#### Activity
With pictures left out, set down exactly the lines from the line containing "fx_px: 2523" through the last line of the data.

[Camera settings data]
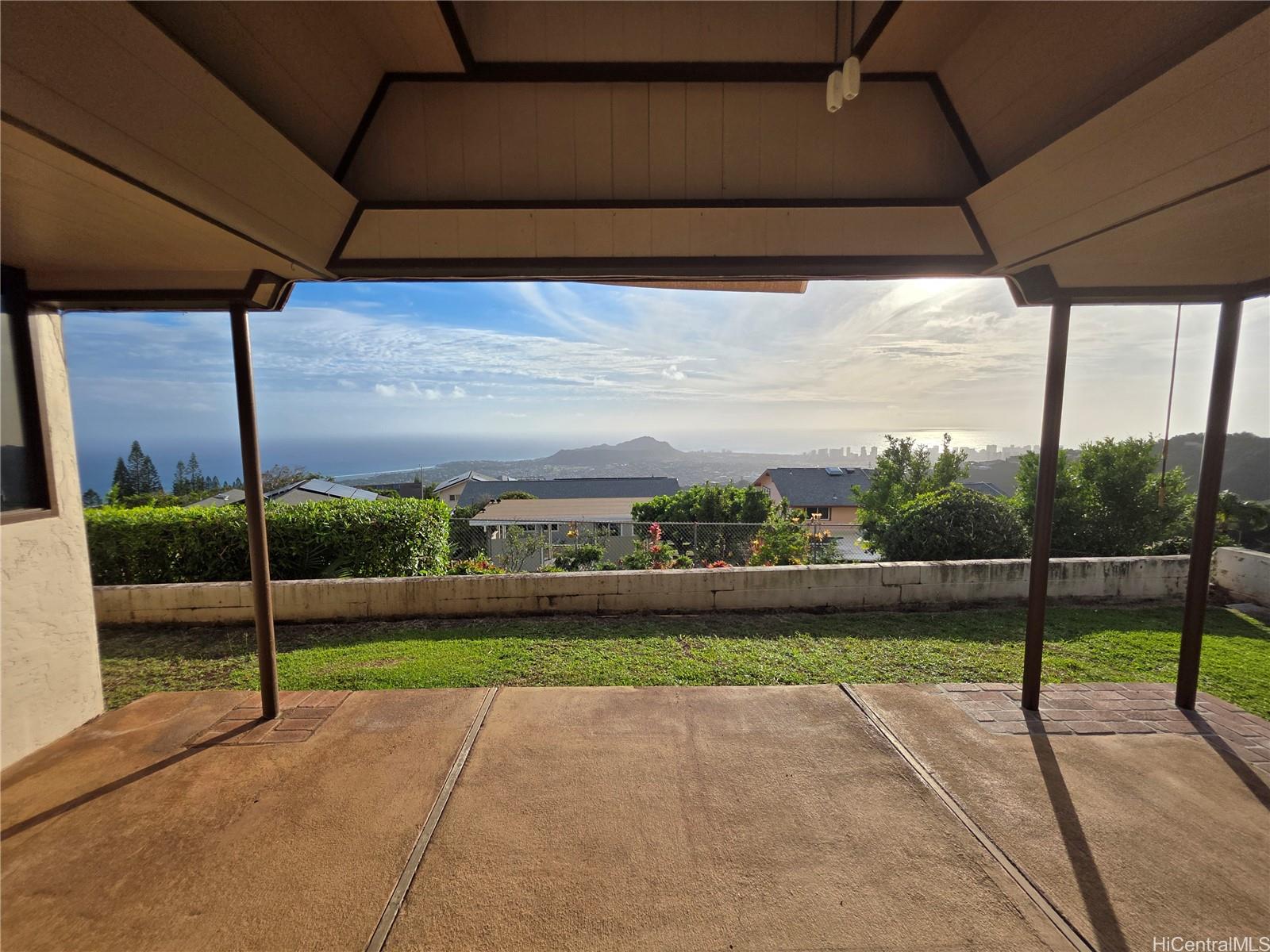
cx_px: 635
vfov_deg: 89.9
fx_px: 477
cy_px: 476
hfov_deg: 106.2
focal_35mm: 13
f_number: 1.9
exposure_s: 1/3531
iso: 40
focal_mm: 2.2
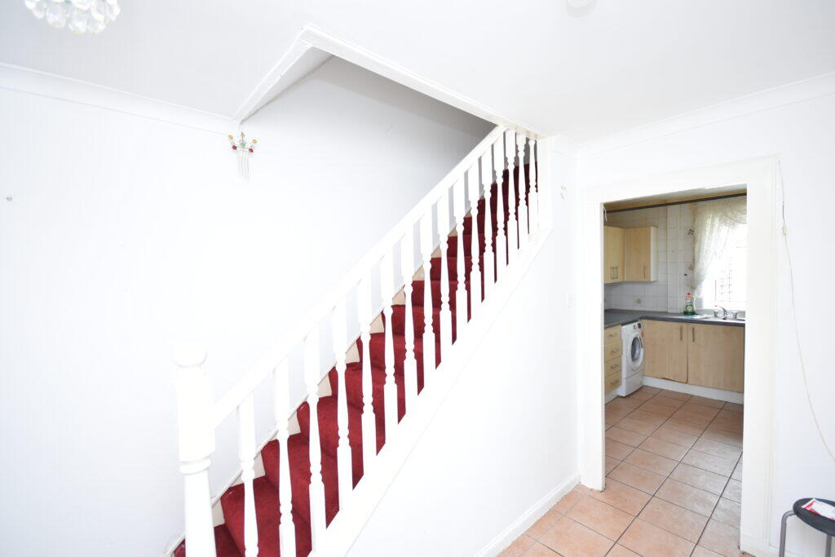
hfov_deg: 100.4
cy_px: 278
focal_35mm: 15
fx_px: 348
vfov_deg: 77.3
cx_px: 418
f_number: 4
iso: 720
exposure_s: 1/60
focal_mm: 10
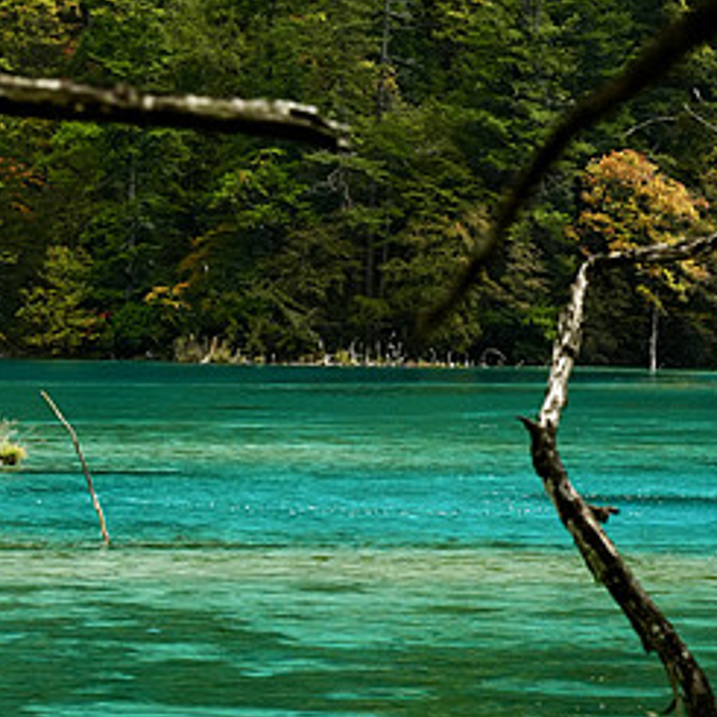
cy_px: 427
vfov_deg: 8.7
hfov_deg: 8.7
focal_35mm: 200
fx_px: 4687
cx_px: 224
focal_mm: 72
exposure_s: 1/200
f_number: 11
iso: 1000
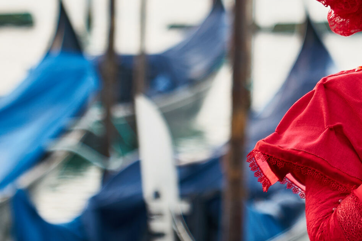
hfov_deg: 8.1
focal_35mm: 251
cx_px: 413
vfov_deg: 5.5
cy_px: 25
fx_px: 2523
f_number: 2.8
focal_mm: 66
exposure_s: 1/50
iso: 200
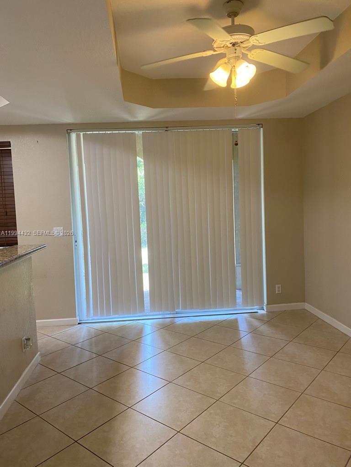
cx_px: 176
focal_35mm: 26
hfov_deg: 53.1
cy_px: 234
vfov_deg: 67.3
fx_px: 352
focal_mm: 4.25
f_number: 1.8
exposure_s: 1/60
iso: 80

#### Task output
fx_px: 2523
f_number: 2.8
focal_mm: 66
exposure_s: 1/50
iso: 200
cx_px: 176
focal_35mm: 26
hfov_deg: 53.1
cy_px: 234
vfov_deg: 67.3
fx_px: 352
focal_mm: 4.25
f_number: 1.8
exposure_s: 1/60
iso: 80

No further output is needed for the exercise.